Wednesday, 4 January 2017

The giver and the receiver

Four stories by Karen Blixen/Isak Dinesen

Re-reading after some years: Shadows on the Grass, published in the 60s (Penguin).  The cover illustration is an oil painting by Blixen, of a Somali child  who was one of her servants in Kenya. She came to realise that he was a mathematical genius. When he begged to be to sent to school, she 'scraped the money together', She also bought him a typewriter when he asked for it. Many years later, he wrote to thank her and explained that  the typewriter gave him a significant advantage when he applied for jobs. He became a judge.
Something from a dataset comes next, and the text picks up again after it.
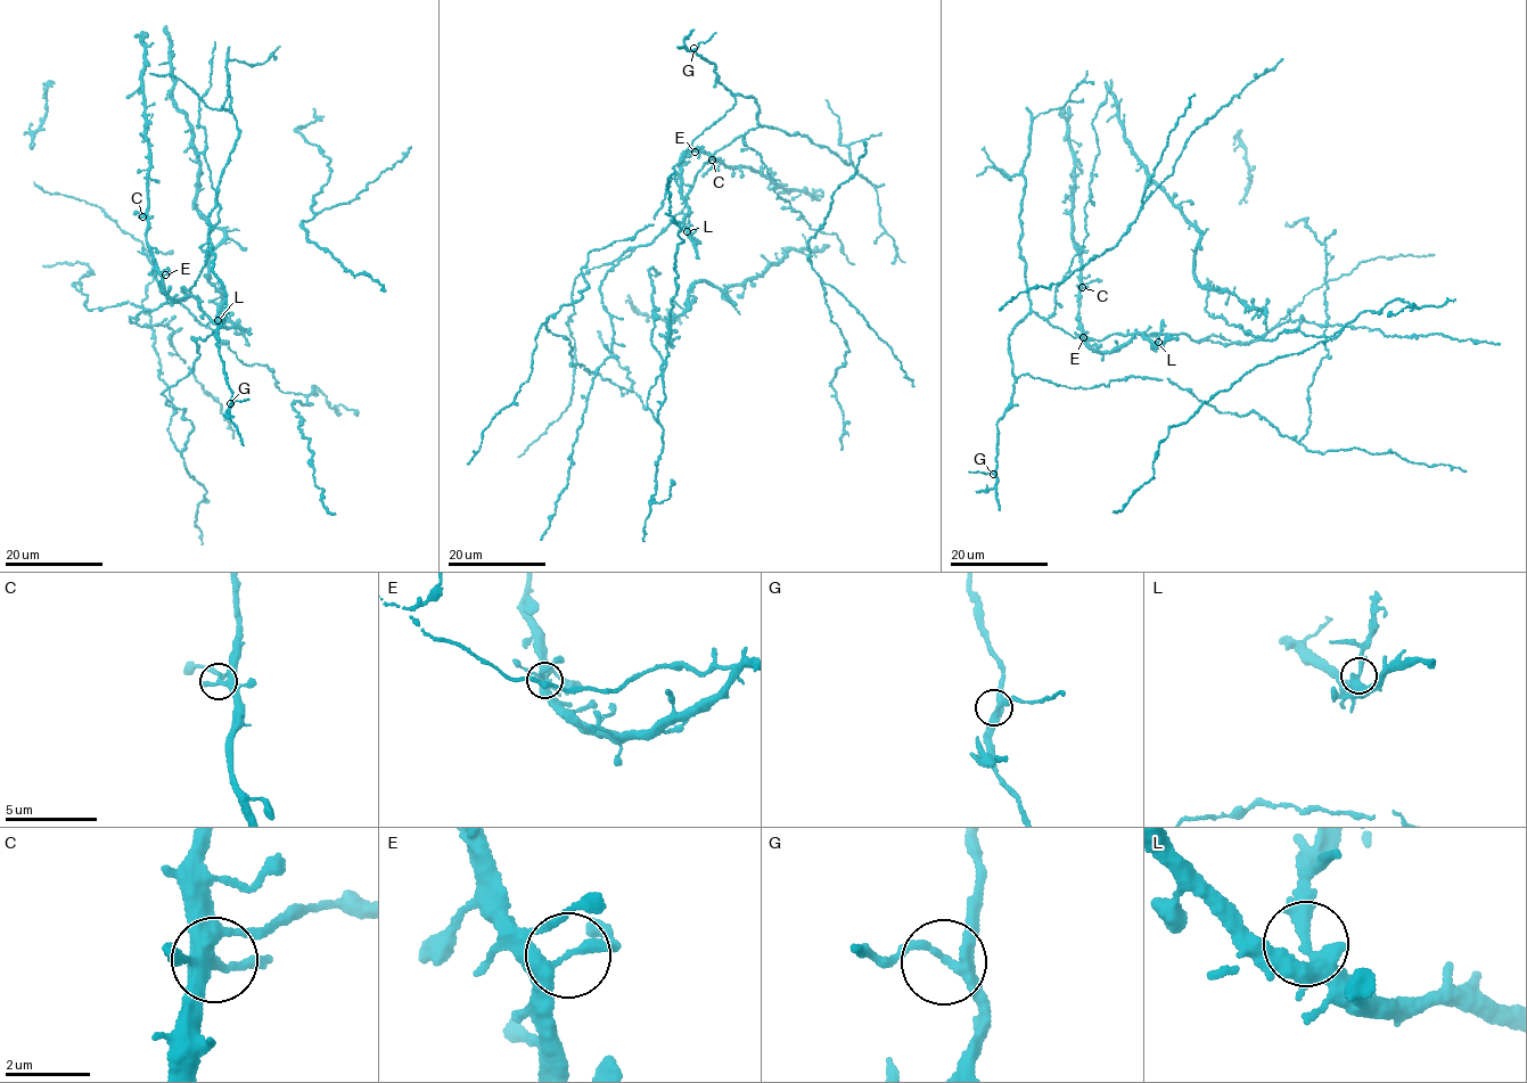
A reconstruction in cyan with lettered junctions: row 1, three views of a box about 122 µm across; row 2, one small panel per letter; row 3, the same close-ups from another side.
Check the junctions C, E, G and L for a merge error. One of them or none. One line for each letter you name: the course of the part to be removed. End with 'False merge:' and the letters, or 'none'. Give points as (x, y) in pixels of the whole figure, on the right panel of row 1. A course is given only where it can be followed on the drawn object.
L: foreign part runs (1158, 342), (1163, 319)
False merge: L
She wrote in English, a foreign language for her. Are writers for whom English is not the mother tongue more free to write in unusual ways ? (Thinking of the Pakistani/British writer Nadeem Aslam, for instance.)

Here are the two sentences I most loved:

The first for the way the structure represents Berkeley Cole's leisurely, round-about journey:

"On a day in the beginning of the long rains Berkeley Cole came round the farm from up-country, on his way to Nairobi." (p. 69, The Great Gesture)

Also, for being thought-provoking:'
"A gift may be named after both the giver and the receiver, and in this way my inspiration is my own, more even than anything else I possess, and is still the gift of God." (p. 96, Echoes from the Hills).

All along this book, I heard in my mind the deep longing in Meryl Streep's voice at the start of the film  Out of Africa: "I had a farm in Africa." Great acting.


I have just read Penelope Lively's How it all started, about the unexpected ways in which a person's action can affect others. Clumsy and uncharming in comparison, though Blixen does set the bar rather high.